Labour was defending the seat won at the 2010 General Election by Alan Keen, who had lost his battle with cancer. But there was none of the media interest that saw hordes of hacks and snappers travel from Euston to Crewe on a daily basis, along with what seemed like every MP, supporter and peer that could be pressed into the service of their party.
The reasoning is straightforward: despite being a rather shorter journey than the 158 miles to Crewe, there was little prospect of Labour dropping this particular ball. Rather, it is the numbers behind Seema Malhotra’s victory that should be analysed, not least the abysmal turnout of less than 29%. And, even on that showing, the Labour majority over the Tories was increased.
The percentage share of the vote for the Coalition parties fell from 47.7% to 33.6%, while Labour’s percentage went from 43.6% to 54.4%, the discrepancy between the two changes largely accounted for by UKIP increasing its share from 2% to 5.5%, despite Young Dave’s supposedly jolly good jaunt to Brussels. In 2005, Alan Keen garnered 47.6%, and that should be causing the Tories concern.

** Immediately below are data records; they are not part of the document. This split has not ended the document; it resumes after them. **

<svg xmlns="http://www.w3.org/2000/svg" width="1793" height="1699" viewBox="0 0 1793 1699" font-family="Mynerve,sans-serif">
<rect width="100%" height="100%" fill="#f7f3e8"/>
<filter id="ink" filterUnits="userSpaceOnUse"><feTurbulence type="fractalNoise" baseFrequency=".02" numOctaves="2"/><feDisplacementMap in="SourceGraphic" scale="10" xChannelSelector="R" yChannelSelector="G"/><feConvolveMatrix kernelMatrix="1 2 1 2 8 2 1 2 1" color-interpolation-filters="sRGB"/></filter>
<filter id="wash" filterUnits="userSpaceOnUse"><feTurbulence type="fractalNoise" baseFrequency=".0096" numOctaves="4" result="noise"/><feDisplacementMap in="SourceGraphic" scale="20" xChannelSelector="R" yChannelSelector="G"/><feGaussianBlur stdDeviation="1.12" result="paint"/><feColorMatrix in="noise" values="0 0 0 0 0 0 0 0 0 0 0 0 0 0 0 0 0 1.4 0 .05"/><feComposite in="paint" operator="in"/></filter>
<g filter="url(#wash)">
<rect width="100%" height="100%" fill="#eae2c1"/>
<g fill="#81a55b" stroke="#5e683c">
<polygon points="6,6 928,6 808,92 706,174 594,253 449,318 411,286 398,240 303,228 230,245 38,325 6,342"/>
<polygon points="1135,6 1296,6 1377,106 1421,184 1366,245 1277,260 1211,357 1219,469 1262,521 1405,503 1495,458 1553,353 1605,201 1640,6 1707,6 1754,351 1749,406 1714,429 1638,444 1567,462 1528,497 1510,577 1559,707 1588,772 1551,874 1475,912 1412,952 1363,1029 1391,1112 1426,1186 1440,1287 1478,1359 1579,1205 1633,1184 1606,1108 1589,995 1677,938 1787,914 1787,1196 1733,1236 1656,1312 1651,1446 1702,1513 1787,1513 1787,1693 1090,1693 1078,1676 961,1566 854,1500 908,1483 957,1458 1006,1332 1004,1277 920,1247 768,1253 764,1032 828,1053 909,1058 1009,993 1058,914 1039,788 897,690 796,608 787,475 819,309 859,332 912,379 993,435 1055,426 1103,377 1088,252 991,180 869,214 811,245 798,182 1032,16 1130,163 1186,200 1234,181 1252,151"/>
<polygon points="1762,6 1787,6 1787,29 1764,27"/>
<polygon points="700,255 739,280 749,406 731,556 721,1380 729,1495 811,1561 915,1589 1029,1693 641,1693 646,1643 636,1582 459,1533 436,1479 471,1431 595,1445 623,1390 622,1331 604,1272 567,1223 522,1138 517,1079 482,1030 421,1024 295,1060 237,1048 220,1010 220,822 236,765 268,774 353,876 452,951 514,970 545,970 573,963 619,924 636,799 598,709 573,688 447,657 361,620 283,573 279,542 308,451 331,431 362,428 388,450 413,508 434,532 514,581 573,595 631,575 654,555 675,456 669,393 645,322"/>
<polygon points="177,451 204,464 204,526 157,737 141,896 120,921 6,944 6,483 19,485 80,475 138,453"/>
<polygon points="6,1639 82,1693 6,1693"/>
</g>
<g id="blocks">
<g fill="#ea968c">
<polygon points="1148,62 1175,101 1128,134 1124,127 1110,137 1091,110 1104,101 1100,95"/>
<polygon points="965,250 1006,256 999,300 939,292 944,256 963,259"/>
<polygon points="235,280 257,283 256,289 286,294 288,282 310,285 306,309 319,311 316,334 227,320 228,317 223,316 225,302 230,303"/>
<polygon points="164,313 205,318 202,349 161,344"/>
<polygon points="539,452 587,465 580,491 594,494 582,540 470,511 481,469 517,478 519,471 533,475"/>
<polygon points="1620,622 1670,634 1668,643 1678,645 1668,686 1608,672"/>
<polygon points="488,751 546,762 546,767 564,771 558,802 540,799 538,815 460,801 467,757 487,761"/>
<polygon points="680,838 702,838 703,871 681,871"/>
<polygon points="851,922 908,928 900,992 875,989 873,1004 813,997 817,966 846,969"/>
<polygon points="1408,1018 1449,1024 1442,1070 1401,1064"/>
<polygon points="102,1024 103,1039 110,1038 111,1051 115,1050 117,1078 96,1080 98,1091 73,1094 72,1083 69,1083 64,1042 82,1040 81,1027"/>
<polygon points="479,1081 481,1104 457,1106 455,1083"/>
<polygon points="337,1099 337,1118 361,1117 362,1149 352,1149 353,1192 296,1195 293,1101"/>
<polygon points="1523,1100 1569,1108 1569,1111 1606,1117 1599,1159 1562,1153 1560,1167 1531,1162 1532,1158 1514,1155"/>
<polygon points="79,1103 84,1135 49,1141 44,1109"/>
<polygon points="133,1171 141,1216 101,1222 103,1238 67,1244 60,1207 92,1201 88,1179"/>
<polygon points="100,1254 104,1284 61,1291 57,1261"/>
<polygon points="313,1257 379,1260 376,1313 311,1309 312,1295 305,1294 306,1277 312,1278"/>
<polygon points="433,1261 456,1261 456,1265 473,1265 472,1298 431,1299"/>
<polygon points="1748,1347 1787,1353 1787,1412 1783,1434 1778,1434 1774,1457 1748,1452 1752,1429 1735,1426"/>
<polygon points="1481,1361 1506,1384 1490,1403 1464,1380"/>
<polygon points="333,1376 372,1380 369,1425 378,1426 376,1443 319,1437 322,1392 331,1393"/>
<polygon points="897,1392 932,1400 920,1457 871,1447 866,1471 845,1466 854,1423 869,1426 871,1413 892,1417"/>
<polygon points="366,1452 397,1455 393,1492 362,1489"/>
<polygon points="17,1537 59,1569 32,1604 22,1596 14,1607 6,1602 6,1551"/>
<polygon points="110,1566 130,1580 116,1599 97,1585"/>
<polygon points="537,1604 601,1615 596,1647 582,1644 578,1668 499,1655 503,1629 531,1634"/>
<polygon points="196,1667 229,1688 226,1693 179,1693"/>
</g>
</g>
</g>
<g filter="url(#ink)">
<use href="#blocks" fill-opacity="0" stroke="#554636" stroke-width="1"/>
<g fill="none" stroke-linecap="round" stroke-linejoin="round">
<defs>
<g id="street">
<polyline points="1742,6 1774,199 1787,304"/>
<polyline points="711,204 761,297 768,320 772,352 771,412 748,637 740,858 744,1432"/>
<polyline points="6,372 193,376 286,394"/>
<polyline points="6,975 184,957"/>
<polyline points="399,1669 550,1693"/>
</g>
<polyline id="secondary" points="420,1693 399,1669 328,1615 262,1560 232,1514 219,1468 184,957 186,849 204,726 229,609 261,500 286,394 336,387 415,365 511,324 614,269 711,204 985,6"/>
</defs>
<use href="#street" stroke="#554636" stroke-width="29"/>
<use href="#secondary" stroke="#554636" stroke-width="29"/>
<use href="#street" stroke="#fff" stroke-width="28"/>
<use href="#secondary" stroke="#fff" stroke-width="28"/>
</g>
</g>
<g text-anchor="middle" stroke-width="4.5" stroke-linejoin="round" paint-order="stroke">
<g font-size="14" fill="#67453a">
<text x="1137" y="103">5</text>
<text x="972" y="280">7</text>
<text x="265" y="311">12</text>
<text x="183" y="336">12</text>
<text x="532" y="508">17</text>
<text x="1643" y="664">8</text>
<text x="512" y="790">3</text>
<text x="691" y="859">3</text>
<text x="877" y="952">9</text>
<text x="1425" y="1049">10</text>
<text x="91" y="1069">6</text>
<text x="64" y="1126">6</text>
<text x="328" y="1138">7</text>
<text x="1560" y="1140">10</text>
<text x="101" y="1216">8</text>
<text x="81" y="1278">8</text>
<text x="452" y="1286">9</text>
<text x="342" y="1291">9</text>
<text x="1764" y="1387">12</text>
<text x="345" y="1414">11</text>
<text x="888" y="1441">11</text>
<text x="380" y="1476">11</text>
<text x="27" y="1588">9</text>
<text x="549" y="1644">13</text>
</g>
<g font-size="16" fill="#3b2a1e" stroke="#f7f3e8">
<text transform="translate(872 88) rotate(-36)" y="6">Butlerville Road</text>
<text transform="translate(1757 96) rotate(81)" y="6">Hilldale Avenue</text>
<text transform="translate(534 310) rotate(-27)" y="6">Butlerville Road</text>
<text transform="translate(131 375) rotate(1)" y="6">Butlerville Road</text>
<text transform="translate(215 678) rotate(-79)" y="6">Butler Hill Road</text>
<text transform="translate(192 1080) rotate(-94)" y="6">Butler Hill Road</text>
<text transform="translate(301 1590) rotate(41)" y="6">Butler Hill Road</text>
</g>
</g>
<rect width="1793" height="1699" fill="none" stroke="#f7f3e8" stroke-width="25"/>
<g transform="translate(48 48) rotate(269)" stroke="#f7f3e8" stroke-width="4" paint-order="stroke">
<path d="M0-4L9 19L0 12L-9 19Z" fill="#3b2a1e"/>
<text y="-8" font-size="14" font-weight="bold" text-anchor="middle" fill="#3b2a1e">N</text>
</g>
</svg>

Because at that General Election, despite Labour losing popularity over the Iraq adventure, they won 355 seats, giving the party a majority of 65. Sure, if the Lib Dems were to suffer significant losses at the next such Election, there would be more seats likely to go to the Tories, but some gains could also be expected by Labour. And the economy is unlikely to recover any time soon.
Thus the reality in a week when some opinion polls were showing a Tory lead: what would happen without the “poll bounce” of Cameron’s veto should be making his party think long and hard about the future. And the result does not exactly echo the crude attacks by papers like the Daily Mail on the Labour leadership, with their reporting of “whispering campaigns” against Mil The Younger.
Moreover, there is the next London mayoral election approaching, and occasional mayor Alexander Boris de Pfeffel Johnson would do well to learn from this result, rather than listen to his cheerleaders in the press and blogosphere. Feltham and Heston could be A Good Thing for Labour.